What you have to do:
Recast the lines as a Markdown table with two columns, Row and Text. Begin at the line that has "Gabriel Wu's Blog" and stop after the final line, giving each line its row number and leaving out blank lines.

════════

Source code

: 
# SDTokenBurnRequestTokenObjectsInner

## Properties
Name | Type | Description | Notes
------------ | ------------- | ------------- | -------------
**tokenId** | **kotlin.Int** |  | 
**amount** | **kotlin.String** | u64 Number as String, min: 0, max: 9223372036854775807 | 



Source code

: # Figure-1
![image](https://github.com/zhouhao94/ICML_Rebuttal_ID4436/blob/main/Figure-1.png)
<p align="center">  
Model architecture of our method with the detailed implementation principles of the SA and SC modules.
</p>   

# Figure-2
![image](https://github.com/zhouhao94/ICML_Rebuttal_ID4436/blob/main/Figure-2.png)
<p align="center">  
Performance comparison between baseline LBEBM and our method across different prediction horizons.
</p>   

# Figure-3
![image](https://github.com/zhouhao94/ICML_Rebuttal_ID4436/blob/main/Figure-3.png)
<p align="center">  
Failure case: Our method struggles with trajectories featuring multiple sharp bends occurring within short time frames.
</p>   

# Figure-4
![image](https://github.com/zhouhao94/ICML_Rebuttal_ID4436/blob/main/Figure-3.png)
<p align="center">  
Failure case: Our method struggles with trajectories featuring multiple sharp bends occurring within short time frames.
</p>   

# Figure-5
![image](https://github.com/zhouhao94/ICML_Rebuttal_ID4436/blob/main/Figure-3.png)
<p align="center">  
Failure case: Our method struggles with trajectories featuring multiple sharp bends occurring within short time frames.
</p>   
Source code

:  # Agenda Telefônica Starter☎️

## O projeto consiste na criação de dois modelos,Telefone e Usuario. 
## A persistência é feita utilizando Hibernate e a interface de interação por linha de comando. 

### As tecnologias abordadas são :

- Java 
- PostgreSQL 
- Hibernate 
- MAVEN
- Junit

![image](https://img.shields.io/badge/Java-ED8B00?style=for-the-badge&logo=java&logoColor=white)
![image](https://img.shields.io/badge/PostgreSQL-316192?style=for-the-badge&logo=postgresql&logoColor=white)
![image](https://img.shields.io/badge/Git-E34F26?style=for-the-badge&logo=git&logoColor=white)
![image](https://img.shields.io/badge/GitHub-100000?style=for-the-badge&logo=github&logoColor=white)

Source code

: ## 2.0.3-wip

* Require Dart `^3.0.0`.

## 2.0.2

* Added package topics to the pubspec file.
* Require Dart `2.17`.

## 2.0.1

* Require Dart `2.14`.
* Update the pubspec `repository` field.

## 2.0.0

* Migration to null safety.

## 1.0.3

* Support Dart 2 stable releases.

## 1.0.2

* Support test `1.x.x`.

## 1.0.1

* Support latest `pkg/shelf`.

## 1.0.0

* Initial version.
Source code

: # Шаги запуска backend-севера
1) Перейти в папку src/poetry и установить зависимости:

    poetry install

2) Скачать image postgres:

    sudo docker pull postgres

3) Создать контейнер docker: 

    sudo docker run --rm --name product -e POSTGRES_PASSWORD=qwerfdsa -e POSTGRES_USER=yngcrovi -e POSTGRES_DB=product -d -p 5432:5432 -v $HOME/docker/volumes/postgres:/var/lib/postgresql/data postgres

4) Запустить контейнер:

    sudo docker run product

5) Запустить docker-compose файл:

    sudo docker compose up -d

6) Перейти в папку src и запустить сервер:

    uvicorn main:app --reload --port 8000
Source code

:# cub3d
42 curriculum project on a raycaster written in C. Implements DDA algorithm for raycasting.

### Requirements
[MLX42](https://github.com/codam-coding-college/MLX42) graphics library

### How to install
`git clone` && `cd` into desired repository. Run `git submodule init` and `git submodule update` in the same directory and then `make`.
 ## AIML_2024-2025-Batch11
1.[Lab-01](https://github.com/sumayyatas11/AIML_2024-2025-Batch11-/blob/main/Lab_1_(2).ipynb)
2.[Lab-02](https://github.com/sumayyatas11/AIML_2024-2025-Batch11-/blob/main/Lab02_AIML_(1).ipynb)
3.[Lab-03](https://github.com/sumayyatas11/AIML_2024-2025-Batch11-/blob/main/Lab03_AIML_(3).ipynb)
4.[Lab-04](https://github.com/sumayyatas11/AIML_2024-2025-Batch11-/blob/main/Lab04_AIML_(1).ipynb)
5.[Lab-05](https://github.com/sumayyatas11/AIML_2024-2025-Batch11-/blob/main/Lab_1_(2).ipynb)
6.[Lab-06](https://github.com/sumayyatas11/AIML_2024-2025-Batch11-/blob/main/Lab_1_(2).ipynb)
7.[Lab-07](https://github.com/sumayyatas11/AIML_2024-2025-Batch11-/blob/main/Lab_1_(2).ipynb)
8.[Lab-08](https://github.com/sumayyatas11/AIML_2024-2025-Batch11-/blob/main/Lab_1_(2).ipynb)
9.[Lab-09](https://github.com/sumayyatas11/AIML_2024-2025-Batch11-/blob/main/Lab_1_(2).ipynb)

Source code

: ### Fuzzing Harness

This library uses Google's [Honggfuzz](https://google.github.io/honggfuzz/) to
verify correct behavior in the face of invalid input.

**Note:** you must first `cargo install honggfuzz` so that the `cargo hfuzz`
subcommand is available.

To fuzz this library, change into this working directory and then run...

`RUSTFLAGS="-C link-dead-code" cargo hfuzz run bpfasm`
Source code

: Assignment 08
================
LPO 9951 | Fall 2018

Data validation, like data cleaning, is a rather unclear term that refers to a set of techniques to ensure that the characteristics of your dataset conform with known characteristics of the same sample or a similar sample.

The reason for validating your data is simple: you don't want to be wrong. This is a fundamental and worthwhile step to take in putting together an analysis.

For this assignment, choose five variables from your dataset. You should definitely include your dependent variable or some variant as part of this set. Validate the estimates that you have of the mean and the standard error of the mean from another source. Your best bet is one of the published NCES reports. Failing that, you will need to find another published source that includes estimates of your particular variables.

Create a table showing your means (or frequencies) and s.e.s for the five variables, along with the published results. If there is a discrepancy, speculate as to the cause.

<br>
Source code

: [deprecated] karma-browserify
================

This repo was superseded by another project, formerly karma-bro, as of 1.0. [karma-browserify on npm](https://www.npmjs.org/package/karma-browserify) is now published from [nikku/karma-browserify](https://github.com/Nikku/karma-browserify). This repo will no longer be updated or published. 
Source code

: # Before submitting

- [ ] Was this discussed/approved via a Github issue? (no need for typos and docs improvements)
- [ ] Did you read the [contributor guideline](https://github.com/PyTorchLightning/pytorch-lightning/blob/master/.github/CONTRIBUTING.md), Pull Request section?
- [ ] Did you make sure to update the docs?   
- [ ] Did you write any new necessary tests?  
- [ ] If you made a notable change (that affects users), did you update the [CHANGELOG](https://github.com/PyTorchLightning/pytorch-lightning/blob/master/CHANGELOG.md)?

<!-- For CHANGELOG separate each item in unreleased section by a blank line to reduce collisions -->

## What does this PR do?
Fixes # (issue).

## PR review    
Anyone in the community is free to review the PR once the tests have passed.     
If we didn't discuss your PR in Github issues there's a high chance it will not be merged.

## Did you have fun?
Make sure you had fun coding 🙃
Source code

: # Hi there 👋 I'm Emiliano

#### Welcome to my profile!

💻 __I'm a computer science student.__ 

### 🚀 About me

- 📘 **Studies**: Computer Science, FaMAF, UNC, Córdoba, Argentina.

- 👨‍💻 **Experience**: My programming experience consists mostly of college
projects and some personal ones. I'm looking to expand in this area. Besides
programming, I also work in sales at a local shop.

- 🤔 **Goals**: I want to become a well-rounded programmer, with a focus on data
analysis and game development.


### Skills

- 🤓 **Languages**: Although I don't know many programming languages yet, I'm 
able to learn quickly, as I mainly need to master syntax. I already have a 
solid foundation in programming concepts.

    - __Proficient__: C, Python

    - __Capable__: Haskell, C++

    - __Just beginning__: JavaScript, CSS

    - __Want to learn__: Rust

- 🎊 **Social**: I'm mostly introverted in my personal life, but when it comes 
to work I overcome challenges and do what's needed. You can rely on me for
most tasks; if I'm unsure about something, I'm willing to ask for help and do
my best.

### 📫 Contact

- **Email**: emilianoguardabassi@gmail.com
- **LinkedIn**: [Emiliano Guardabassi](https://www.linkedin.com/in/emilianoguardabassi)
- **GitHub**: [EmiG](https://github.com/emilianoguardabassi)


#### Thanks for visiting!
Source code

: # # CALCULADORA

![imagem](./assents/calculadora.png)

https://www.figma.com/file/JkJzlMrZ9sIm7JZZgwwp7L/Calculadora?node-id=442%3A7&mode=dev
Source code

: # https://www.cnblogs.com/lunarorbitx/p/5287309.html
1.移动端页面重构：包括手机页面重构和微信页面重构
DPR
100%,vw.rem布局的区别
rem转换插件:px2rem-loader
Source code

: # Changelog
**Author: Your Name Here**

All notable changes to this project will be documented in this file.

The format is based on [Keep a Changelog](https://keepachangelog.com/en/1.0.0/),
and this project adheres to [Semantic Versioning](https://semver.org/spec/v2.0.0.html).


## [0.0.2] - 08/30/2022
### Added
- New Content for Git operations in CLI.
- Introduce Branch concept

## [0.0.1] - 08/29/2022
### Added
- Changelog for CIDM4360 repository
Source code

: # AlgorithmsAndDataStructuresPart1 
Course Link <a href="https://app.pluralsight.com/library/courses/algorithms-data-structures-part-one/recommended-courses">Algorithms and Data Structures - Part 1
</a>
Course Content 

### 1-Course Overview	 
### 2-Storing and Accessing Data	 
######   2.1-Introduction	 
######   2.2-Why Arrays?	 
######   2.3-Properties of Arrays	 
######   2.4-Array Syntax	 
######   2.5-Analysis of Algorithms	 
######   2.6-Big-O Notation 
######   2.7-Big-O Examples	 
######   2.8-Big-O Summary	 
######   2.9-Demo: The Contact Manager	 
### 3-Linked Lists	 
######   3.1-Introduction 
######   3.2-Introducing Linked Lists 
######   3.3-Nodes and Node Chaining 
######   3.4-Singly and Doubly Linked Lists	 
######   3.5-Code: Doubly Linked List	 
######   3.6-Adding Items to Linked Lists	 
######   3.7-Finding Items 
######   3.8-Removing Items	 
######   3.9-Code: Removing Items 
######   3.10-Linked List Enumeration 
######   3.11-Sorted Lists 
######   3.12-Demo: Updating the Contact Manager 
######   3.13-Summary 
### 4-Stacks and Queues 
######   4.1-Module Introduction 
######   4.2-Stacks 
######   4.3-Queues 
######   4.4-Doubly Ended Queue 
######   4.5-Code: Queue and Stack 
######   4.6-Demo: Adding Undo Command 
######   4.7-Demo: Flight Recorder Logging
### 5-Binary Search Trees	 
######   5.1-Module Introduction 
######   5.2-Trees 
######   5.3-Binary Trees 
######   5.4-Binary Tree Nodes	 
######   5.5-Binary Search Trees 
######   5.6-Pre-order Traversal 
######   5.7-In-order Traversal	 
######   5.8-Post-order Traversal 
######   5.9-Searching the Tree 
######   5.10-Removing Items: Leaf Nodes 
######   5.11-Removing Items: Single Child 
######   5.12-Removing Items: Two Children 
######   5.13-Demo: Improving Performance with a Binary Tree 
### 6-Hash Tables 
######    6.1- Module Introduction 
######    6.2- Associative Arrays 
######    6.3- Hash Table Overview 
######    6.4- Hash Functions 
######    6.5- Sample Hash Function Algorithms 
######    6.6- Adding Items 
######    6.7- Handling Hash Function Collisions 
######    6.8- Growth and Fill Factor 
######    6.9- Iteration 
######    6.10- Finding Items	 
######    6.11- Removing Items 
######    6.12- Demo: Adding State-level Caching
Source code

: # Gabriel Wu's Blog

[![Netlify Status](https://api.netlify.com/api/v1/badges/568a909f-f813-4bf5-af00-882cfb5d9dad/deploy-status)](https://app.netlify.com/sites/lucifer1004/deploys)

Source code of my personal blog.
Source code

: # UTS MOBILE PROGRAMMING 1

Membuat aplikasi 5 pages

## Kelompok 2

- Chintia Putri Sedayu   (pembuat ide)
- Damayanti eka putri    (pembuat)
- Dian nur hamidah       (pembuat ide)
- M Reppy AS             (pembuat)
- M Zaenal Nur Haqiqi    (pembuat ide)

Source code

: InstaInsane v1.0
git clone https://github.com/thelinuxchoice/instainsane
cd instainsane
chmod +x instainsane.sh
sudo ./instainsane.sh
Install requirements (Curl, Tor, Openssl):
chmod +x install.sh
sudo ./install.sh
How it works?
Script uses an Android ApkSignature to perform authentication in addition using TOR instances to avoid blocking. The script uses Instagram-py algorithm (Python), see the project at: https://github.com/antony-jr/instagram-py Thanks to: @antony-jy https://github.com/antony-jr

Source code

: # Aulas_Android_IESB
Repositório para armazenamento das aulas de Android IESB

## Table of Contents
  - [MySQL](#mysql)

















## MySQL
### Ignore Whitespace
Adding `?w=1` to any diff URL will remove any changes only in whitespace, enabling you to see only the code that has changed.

════════

Result of this task:
| Row | Text |
|---|---|
| 1 | : # Gabriel Wu's Blog |
| 2 | [![Netlify Status](https://api.netlify.com/api/v1/badges/568a909f-f813-4bf5-af00-882cfb5d9dad/deploy-status)](https://app.netlify.com/sites/lucifer1004/deploys) |
| 3 | Source code of my personal blog. |
| 4 | Source code |
| 5 | : # UTS MOBILE PROGRAMMING 1 |
| 6 | Membuat aplikasi 5 pages |
| 7 | ## Kelompok 2 |
| 8 | - Chintia Putri Sedayu   (pembuat ide) |
| 9 | - Damayanti eka putri    (pembuat) |
| 10 | - Dian nur hamidah       (pembuat ide) |
| 11 | - M Reppy AS             (pembuat) |
| 12 | - M Zaenal Nur Haqiqi    (pembuat ide) |
| 13 | Source code |
| 14 | : InstaInsane v1.0 |
| 15 | git clone https://github.com/thelinuxchoice/instainsane |
| 16 | cd instainsane |
| 17 | chmod +x instainsane.sh |
| 18 | sudo ./instainsane.sh |
| 19 | Install requirements (Curl, Tor, Openssl): |
| 20 | chmod +x install.sh |
| 21 | sudo ./install.sh |
| 22 | How it works? |
| 23 | Script uses an Android ApkSignature to perform authentication in addition using TOR instances to avoid blocking. The script uses Instagram-py algorithm (Python), see the project at: https://github.com/antony-jr/instagram-py Thanks to: @antony-jy https://github.com/antony-jr |
| 24 | Source code |
| 25 | : # Aulas_Android_IESB |
| 26 | Repositório para armazenamento das aulas de Android IESB |
| 27 | ## Table of Contents |
| 28 |   - [MySQL](#mysql) |
| 29 | ## MySQL |
| 30 | ### Ignore Whitespace |
| 31 | Adding `?w=1` to any diff URL will remove any changes only in whitespace, enabling you to see only the code that has changed. |